The insurrectos enter the town with solemn ceremony. Elena and Salvadora exults that the General (who is Salvadora's brother) has saved them all. But the General says, "It isn't so. Because your true savior is that flag which is now being raised," and he points to the Philippine flag which was slowly raised up the pole over the town. While the band plays Marcha Nacional Filipina revolutionaries execute present arms. The Spaniards lower their eyes.

==Notable characters==
- Elena - a young mestiza (daughter of a Spanish father and an indio)
- Marcial - Elena's lover
- Ciriaco - Elena's father
- Salvadora - Elena's mother
- Commander Kidlat -The General

==Analysis==
The conclusion of the play underscores its real theme of Motherland Filipinas and brings the development of the theme into full circle. Early in the plot, Salvadora's embittered confession to Elena about the real state of her marriage to a Spanish husband describes the unhappy state of the Motherland under Spanish domination: "I want you to know Elena how deeply I regret having married your father. He is making it clear to me now that my wealth was all he was after; my wealth that he has dissipated in gambling, drinking, and wenching. He snarls at me all the time. At the slightest pretext, he kicks me like an animal. He has brutalized over me most severely. In his eyes, I'm nothing but a lowly servant, a slave, now that he has dissipated the money that I've made. This is what I've got for marrying a man of alien race, blood, language, and culture.

==Background==
It took nothing less than heroic courage for Sotto to write and produce this play when he did. At this time, the Filipinos were still seething with resentment at the American betrayal of their hopes and the new colonizers were retaliating with restrictions on the freedom of expressions.

==The Author of Elena==

Vicente Sotto, also known as Nyor Inting (1877–1950), was a former senator of the Philippines, and considered as one of the greatest Cebuanos of the 20th century. He was a man of protean accomplishments: "father of modern Cebuano Literature", prolific writer and publisher, pioneering labor leader, renowned lawyer, and quintessential principled politician.

His principal achievement lies in two areas: (1) law, politics, and government; and (2) culture and letters.

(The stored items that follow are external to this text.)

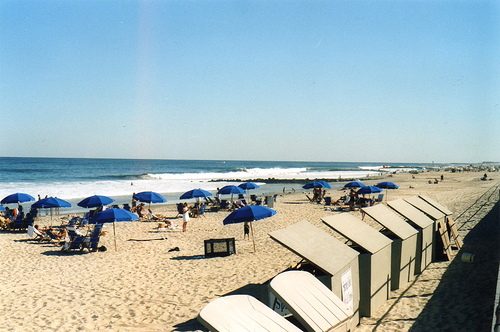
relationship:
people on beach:
[194, 196, 244, 215] [5, 162, 466, 330]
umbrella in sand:
[93, 208, 143, 243] [102, 240, 179, 295]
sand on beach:
[102, 240, 179, 295] [5, 162, 466, 330]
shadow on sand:
[365, 177, 499, 328] [102, 240, 179, 295]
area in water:
[214, 176, 315, 187] [1, 159, 434, 195]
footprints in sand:
[199, 244, 268, 307] [102, 240, 179, 295]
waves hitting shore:
[136, 162, 289, 180] [32, 171, 398, 207]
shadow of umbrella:
[168, 251, 214, 266] [216, 202, 280, 253]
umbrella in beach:
[93, 208, 143, 243] [5, 162, 466, 330]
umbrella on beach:
[93, 208, 143, 243] [5, 162, 466, 330]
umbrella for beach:
[93, 208, 143, 243] [5, 162, 466, 330]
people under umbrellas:
[194, 196, 244, 215] [179, 179, 260, 202]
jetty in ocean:
[211, 174, 311, 187] [1, 155, 433, 200]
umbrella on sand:
[93, 208, 143, 243] [102, 240, 179, 295]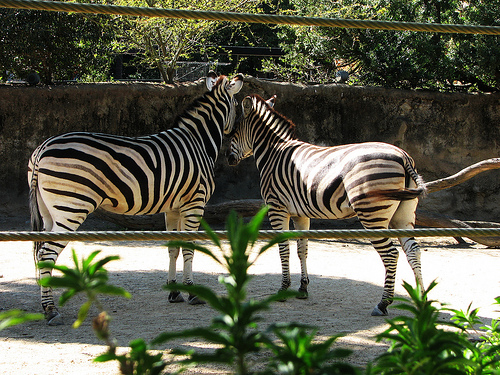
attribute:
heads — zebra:
[202, 72, 284, 167]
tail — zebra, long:
[21, 153, 51, 295]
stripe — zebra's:
[66, 134, 151, 212]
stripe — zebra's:
[140, 132, 165, 209]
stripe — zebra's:
[163, 129, 183, 206]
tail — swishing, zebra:
[387, 143, 442, 211]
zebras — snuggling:
[18, 23, 495, 343]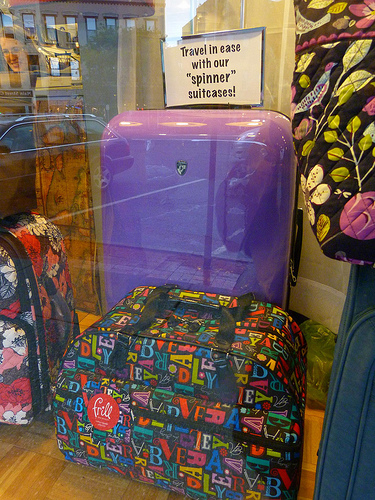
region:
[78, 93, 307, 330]
purple suitcase behind glass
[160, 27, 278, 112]
white and black sign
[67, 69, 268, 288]
reflection on glass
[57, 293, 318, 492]
suitcase with letters on it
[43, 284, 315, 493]
multicolored suitcase with black handles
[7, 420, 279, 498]
wooden floors behind glass case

Senator Vicente Yap Sotto is considered one of the unsung heroes of the Philippines. WikiPilipinas refers to Senator Vicente Sotto as one of the so-called “Forgotten” People in Philippine history – people who, unfortunately, were not given much attention in traditional studies and mainstream histories, but are equally heroic in their own simple yet significant ways. They are the peripherally discussed or rarely mentioned people who have nonetheless distinguished themselves for their heroic deeds and martyrdoms. They have often worked behind “prominent” heroes but have done dangerous and complicated tasks which made many battles and revolts possible if not successful.

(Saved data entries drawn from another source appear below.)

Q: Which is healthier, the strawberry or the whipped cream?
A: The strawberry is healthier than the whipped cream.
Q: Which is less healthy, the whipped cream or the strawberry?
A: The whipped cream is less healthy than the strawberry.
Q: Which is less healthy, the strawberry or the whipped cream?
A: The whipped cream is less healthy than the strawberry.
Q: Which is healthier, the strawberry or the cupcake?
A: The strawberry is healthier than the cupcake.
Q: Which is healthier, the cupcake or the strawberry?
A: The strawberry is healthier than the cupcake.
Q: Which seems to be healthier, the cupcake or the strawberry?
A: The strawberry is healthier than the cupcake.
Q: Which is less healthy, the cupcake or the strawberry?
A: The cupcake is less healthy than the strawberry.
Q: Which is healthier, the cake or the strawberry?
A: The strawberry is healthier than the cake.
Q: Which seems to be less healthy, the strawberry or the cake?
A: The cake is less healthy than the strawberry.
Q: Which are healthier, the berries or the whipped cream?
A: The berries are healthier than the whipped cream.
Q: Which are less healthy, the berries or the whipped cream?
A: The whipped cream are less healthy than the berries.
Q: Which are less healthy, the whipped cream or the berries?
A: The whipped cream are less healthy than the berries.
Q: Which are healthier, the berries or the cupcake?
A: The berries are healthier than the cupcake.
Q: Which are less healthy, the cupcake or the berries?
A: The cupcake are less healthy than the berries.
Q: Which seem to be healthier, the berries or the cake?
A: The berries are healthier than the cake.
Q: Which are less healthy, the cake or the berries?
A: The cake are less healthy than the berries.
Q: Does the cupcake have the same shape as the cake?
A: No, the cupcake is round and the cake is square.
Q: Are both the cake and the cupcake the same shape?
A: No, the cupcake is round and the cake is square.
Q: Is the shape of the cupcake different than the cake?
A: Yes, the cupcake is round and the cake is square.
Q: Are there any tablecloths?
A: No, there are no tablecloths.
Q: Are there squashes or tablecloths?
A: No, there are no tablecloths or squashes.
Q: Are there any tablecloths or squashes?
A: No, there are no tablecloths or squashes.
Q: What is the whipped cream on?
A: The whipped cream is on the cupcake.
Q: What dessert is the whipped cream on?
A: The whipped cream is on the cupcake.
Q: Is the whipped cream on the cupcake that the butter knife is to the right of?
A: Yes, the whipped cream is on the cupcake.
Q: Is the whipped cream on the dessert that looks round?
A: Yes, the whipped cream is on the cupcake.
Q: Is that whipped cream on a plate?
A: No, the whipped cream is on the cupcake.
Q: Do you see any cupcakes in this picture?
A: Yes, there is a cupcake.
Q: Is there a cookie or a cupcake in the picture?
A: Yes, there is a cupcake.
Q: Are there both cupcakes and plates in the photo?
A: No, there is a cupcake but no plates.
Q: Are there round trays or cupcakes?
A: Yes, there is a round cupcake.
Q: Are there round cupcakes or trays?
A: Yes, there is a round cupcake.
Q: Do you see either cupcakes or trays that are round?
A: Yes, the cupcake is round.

He was called the "most militant and aggressive" of the Filipino advocates of complete and immediate independence in the first decades of the 20th century. His contemporaries called him the "Great Dissenter", an archetypal political oppositionist who fought for his convictions with little regard of the cost.A fighter of lost causes and "defender of the poor and oppressed", he was one of the most active and best-known criminal lawyers of his time. The acknowledged "Father" of Cebuano journalism, literature and language, Sotto was one of the leading Filipino intellectuals of the early twentieth century.

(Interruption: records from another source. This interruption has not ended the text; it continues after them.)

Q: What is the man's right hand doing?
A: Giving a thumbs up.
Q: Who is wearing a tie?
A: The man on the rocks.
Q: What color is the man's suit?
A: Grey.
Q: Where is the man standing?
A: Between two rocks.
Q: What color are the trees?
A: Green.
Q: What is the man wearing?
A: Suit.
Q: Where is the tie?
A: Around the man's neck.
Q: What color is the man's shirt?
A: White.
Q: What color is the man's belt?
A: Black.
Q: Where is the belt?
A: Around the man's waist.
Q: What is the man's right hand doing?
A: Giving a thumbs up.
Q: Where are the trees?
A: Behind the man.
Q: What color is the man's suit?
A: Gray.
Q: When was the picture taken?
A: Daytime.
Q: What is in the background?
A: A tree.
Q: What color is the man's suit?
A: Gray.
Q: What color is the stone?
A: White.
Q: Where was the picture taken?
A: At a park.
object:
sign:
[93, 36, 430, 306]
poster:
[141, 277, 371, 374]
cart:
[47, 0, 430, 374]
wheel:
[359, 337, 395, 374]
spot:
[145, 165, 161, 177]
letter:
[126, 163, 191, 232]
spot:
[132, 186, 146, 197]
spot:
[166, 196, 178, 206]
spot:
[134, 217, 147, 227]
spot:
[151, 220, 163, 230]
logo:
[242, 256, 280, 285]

He was elected councilor, mayor, congressman, Constitutional Convention delegate and senator. Exiled abroad for seven years, disbarred on two occasions and imprisoned five times, few public figures led a more colorful life.

All of these do not quite sum up the totality, or the historical particularity of VICENTE SOTTO(1877–1950). (from the book "Vicente Sotto, The Maverick Senator" by Resil Mojares, winner of five Philippine National Book Awards).